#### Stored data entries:
###

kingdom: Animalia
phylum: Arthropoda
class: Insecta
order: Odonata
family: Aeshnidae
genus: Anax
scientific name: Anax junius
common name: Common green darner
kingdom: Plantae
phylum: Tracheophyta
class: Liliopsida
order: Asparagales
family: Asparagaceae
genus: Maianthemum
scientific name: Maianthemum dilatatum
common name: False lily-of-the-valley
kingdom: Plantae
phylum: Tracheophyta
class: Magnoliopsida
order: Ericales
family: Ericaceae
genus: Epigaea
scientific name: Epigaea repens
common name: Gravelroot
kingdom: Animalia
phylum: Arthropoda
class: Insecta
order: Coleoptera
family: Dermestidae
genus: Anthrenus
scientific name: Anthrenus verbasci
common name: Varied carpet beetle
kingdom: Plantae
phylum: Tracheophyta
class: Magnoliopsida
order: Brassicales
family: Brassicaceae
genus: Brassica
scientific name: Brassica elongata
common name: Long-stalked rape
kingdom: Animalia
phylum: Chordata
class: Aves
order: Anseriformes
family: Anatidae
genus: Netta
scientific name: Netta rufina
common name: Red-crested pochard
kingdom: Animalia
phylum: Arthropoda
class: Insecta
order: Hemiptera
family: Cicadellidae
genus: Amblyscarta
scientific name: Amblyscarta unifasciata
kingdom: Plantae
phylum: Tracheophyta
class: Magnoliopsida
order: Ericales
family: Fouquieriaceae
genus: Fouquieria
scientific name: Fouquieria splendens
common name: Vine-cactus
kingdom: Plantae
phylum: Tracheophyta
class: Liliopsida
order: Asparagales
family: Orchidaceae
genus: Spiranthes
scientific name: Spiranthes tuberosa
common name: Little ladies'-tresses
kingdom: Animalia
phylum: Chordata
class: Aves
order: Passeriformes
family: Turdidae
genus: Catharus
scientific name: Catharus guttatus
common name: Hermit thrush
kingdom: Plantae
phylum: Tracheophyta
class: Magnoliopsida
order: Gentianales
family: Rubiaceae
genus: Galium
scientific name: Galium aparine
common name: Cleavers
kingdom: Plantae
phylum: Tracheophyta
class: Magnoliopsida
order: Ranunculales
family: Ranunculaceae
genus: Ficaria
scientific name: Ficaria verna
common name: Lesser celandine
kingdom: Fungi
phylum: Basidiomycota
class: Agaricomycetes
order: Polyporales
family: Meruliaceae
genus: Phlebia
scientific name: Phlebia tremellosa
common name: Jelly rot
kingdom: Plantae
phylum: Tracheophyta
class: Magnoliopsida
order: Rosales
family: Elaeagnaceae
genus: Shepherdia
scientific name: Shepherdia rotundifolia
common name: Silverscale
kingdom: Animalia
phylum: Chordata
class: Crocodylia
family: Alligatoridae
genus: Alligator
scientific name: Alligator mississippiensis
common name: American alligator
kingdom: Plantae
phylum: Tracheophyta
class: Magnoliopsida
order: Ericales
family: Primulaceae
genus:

###

#### DO THIS:
Set down every line of the data above word for word, in the same order.

#### ANSWER TO THIS EXERCISE:
kingdom: Animalia
phylum: Arthropoda
class: Insecta
order: Odonata
family: Aeshnidae
genus: Anax
scientific name: Anax junius
common name: Common green darner
kingdom: Plantae
phylum: Tracheophyta
class: Liliopsida
order: Asparagales
family: Asparagaceae
genus: Maianthemum
scientific name: Maianthemum dilatatum
common name: False lily-of-the-valley
kingdom: Plantae
phylum: Tracheophyta
class: Magnoliopsida
order: Ericales
family: Ericaceae
genus: Epigaea
scientific name: Epigaea repens
common name: Gravelroot
kingdom: Animalia
phylum: Arthropoda
class: Insecta
order: Coleoptera
family: Dermestidae
genus: Anthrenus
scientific name: Anthrenus verbasci
common name: Varied carpet beetle
kingdom: Plantae
phylum: Tracheophyta
class: Magnoliopsida
order: Brassicales
family: Brassicaceae
genus: Brassica
scientific name: Brassica elongata
common name: Long-stalked rape
kingdom: Animalia
phylum: Chordata
class: Aves
order: Anseriformes
family: Anatidae
genus: Netta
scientific name: Netta rufina
common name: Red-crested pochard
kingdom: Animalia
phylum: Arthropoda
class: Insecta
order: Hemiptera
family: Cicadellidae
genus: Amblyscarta
scientific name: Amblyscarta unifasciata
kingdom: Plantae
phylum: Tracheophyta
class: Magnoliopsida
order: Ericales
family: Fouquieriaceae
genus: Fouquieria
scientific name: Fouquieria splendens
common name: Vine-cactus
kingdom: Plantae
phylum: Tracheophyta
class: Liliopsida
order: Asparagales
family: Orchidaceae
genus: Spiranthes
scientific name: Spiranthes tuberosa
common name: Little ladies'-tresses
kingdom: Animalia
phylum: Chordata
class: Aves
order: Passeriformes
family: Turdidae
genus: Catharus
scientific name: Catharus guttatus
common name: Hermit thrush
kingdom: Plantae
phylum: Tracheophyta
class: Magnoliopsida
order: Gentianales
family: Rubiaceae
genus: Galium
scientific name: Galium aparine
common name: Cleavers
kingdom: Plantae
phylum: Tracheophyta
class: Magnoliopsida
order: Ranunculales
family: Ranunculaceae
genus: Ficaria
scientific name: Ficaria verna
common name: Lesser celandine
kingdom: Fungi
phylum: Basidiomycota
class: Agaricomycetes
order: Polyporales
family: Meruliaceae
genus: Phlebia
scientific name: Phlebia tremellosa
common name: Jelly rot
kingdom: Plantae
phylum: Tracheophyta
class: Magnoliopsida
order: Rosales
family: Elaeagnaceae
genus: Shepherdia
scientific name: Shepherdia rotundifolia
common name: Silverscale
kingdom: Animalia
phylum: Chordata
class: Crocodylia
family: Alligatoridae
genus: Alligator
scientific name: Alligator mississippiensis
common name: American alligator
kingdom: Plantae
phylum: Tracheophyta
class: Magnoliopsida
order: Ericales
family: Primulaceae
genus:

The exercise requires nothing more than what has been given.